Auch kluge Worte des deutschen Uraltkanzlers Helmut Schmidt im Hamburger Michel

Mowitz
Auf einem Wirtschaftsforum der ZEIT, Gegenmeinung berichtete, im Hamburger Michel, hat der deutsche Uraltkanzler, neben seinen Befürchtungen von revolutionären Veränderungen in Deutschland und Europa, ich sehe das nicht so negativ wie er, auch kluges gesagt.

Er kritisierte den deutschen Export-Wahn im Allgemeinen und den Rüstungsexport-Wahn im Besonderen. Wörtlich sagte er, und es lohnt sich genau zuzuhören um zu verstehen:
"Deutschland ist der drittgrößte Exporteur von Kriegsflugzeugen, von Kriegsschiffen....(Kriegsgüter)..., das heißt, zumindest dieser Teil ist aus außenpolitischen und sicherheitspolitischen Gründen, allein schon zweifelhaft. Wieso soll ausgerechnet dieses Land, in der Mitte Europas, der drittgrößte Waffenexporteur in der ganzen Welt sein?

Aber darüber hinaus hat der deutsche Überschuss der Exporte über die Importe, heute eine Größenordnung von über 5 Prozent des Bruttosozialprodukts.
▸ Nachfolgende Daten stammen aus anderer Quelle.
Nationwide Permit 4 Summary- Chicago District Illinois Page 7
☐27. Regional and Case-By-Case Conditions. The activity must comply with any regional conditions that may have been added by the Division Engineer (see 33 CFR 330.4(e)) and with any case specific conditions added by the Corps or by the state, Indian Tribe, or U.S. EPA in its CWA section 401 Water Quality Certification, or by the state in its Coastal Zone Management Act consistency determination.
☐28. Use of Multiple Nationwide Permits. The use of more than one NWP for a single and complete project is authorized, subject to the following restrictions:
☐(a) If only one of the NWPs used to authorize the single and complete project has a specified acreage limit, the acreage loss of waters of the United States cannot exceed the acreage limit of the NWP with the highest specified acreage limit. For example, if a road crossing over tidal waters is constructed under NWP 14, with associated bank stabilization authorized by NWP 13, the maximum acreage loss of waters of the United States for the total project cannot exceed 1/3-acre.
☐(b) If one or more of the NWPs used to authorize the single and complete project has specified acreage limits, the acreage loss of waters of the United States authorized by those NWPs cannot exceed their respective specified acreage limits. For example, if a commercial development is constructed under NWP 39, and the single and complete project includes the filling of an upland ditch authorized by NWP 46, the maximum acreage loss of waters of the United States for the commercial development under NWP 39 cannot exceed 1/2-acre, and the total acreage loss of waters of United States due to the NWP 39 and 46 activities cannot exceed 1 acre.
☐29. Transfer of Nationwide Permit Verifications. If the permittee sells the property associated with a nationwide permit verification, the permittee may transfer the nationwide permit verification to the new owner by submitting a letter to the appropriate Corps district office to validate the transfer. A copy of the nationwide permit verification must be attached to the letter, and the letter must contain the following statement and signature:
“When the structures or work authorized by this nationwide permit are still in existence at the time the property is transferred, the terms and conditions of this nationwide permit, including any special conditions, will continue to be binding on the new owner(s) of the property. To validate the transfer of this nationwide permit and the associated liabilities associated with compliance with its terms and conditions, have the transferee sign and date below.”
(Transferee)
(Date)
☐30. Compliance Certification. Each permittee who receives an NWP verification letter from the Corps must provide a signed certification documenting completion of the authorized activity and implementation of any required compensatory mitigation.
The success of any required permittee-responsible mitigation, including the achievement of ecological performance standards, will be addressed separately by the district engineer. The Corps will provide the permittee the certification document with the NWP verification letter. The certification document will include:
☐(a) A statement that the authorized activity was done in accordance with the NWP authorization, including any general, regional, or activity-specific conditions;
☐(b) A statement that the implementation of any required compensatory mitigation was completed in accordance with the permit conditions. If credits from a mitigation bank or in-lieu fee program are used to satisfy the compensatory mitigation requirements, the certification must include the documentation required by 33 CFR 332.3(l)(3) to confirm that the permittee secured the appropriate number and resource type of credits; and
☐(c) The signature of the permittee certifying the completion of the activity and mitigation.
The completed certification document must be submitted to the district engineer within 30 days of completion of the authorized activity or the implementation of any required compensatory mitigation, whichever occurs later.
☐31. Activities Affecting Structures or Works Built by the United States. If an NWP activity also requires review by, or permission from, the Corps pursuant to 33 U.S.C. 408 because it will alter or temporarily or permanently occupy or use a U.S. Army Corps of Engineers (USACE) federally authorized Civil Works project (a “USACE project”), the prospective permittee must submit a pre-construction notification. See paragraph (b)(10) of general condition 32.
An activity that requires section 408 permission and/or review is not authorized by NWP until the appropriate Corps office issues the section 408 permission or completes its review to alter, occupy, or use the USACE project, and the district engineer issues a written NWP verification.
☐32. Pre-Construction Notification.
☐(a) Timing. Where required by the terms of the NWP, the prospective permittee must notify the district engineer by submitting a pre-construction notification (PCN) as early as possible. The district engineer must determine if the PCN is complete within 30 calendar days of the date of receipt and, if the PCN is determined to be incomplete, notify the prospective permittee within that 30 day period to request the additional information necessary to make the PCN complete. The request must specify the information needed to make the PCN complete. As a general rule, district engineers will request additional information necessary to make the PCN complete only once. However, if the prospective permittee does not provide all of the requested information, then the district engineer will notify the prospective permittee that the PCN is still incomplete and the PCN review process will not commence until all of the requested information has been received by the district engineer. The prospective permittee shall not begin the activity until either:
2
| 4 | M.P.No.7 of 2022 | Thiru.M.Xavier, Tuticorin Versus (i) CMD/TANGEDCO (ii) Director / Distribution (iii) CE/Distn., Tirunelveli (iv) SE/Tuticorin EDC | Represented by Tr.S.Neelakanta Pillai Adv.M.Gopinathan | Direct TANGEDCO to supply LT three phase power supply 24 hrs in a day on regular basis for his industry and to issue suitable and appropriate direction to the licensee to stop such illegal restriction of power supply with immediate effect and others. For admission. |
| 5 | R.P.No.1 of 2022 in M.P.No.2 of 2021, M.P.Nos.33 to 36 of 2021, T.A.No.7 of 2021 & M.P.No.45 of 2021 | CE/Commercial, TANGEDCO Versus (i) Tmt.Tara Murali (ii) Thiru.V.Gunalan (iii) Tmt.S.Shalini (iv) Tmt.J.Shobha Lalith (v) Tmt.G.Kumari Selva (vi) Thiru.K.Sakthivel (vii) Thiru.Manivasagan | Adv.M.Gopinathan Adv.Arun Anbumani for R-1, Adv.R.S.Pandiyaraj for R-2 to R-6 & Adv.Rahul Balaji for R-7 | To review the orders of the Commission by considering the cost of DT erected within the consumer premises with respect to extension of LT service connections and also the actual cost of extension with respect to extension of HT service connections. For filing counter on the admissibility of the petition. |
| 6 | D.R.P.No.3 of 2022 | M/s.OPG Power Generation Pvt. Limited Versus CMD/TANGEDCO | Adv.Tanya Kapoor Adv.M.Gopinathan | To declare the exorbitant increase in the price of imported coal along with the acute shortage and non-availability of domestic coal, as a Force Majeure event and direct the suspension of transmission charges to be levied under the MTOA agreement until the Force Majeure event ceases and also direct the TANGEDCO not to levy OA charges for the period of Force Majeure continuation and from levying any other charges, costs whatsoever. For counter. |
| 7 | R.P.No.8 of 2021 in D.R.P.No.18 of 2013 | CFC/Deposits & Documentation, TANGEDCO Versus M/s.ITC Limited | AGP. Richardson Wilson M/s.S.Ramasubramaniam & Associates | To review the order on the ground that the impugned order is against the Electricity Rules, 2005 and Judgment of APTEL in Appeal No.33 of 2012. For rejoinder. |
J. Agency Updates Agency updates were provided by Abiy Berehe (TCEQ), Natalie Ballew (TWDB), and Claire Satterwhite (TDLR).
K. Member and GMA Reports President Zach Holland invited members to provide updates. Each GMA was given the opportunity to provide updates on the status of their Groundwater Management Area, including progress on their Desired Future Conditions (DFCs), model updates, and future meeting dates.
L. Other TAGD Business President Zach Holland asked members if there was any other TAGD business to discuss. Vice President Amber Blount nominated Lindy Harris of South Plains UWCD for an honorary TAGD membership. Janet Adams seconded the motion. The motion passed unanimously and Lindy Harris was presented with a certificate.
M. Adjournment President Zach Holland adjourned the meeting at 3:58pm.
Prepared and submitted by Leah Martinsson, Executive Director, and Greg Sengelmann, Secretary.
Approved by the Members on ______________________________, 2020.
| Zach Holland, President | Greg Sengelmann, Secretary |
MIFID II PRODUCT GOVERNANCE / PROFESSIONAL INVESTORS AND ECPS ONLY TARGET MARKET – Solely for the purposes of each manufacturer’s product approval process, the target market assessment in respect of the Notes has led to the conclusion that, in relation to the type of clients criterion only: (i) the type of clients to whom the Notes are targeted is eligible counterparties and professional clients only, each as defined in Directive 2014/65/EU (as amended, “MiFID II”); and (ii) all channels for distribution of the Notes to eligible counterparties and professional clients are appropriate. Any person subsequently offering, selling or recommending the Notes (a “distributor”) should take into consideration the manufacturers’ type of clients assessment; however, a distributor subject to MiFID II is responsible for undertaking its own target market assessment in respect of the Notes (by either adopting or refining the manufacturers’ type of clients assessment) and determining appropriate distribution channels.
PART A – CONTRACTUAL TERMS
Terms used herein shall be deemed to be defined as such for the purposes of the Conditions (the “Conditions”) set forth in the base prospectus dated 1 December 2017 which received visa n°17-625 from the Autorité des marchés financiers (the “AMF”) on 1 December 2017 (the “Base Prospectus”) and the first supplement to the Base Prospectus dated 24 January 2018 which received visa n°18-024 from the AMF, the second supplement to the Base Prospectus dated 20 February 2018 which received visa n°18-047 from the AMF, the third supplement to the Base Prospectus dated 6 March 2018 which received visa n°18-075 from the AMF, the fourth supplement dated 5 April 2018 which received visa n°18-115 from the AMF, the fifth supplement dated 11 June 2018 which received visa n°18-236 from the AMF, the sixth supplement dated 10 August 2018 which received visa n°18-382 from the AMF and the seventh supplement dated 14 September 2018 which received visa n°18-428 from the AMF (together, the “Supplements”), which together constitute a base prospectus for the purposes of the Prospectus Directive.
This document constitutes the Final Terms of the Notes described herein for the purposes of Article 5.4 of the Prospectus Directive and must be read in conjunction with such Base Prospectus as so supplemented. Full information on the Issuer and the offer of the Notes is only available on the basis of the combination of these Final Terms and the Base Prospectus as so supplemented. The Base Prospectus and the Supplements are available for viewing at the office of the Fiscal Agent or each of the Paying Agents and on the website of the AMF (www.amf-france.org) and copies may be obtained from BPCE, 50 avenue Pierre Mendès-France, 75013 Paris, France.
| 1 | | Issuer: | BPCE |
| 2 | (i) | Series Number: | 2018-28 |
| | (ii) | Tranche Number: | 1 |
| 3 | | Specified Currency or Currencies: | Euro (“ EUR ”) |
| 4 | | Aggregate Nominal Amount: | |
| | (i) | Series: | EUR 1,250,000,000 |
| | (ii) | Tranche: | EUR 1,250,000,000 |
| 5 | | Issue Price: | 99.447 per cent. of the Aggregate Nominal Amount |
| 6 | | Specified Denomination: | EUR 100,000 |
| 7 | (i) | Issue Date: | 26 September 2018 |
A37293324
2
Das ist doppelt so viel wie zur Zeit in China. Das ist absolut ungesund - und die Deutschen haben gar nichts davon, denn sie kriegen Papier für Waren.

Wir exportieren Waren und kriegen dafür Papier, da steht drauf: I owe you, (Ich schulde dir), so und so viele Dollars und wir schulden uns in Wirklichkeit die Wohltat von mehr Importen."
So viel über das hehre Ziel der ewige Exportweltmeister zu sein und zu bleiben. Nur ein Verarschungsargument von Dummies für Dummies. Also von Merkel zu unserer Ruhigstellung. Um dieses Papier, Jahr für Jahr gegen unsere Arbeit zu bekommen, drücken sie auch noch gewaltsam unsere Löhne. Die arbeitenden Deutschen sind die großen Verlierer. Nicht weil die Griechen, Portugiesen oder wer auch immer zu viele Schulden machen oder zu wenig arbeiten, sondern weil die deutschen Kapitalistenschwätzer die Löhne in Deutschland drücken und so Exportweltmeister werden, für die andere Schulden machen müssen. So funktioniert unser Geldsystem.

Die Südeuropäer haben zumindest ihre eigentlichen Widersacher richtig erkannt und stehen gegen sie auf. Mit Generalstreiks und friedlichen Protestaktionen. Sie kämpfen auch für den deutschen Michel. Der hat zwar bis heute noch nicht kapiert, dass die Überschüsse des deutschen Exports noch nie bei ihm gelandet sind, sondern in der Regel auf Schwarzkonten von Schweizer und anderen kriminellen Patenbanken.

Ob die 99 Prozent Südeuropäer den Kampf gegen ihre 1 Prozent Unterdrücker gewinnen werden, hängt auch davon ab, ob sich der deutsche Michel bemüßigt fühlt, seine Schlafmütze abzusetzen.

Nachtrag: Hier live Bilder vom TV-Sender "El País" der von den Streiks und Protesten in Spanien und Portugal  *klick* *klick*   sendet. Die Polizei geht hart gegen die Demonstranten vor und viele Verletzte und Festnahmen sind schon jetzt zu beklagen.